(DIRECTION): Count the lines in the items below that contain the string "barcode", treating uppercase and lowercase letters as different, and give only the number.

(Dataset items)
§ §

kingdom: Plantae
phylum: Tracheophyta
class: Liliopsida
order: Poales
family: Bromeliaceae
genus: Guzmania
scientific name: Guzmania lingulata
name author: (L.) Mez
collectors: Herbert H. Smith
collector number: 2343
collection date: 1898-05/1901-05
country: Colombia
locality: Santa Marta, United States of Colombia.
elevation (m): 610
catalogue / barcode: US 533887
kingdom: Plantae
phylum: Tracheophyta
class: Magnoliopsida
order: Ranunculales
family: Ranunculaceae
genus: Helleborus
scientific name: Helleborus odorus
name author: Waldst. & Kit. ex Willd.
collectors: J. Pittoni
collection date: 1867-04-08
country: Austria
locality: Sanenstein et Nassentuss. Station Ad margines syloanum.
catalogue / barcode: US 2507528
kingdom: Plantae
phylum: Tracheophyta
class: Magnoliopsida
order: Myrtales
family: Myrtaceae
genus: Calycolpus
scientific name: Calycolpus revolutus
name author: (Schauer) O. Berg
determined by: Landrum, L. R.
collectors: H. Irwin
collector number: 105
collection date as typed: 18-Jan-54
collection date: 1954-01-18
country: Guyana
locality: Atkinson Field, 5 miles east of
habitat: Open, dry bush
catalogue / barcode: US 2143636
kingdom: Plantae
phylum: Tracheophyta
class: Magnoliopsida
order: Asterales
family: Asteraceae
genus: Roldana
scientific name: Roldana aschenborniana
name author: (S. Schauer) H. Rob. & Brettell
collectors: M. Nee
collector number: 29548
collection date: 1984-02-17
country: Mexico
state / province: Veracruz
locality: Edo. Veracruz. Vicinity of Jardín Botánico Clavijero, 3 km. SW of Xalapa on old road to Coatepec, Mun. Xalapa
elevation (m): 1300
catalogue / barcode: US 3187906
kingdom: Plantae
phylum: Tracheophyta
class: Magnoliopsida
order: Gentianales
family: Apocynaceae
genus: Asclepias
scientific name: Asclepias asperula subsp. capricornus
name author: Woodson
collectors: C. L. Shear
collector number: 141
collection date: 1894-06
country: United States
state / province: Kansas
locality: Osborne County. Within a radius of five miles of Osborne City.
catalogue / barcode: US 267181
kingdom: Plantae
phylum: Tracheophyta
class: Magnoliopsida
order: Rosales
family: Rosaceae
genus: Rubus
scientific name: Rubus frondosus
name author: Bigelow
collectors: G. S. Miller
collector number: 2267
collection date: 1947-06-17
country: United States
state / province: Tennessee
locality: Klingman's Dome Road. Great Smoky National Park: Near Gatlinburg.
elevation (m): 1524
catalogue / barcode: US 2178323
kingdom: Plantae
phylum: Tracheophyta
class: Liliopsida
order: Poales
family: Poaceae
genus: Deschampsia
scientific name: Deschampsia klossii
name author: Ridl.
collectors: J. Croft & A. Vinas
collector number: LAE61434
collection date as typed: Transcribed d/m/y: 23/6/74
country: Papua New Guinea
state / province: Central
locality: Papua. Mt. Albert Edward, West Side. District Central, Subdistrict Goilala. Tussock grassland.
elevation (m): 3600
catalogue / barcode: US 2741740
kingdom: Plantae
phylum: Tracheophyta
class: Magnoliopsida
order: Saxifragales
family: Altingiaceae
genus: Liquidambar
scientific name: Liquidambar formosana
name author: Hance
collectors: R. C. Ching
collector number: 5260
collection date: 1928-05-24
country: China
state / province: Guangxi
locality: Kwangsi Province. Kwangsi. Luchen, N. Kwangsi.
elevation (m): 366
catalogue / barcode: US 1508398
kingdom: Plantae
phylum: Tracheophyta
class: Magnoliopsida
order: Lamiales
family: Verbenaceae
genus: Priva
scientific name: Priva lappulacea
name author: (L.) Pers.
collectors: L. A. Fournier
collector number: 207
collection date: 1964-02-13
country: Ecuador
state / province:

§ §

(OUTPUT FOR THIS EXERCISE): 8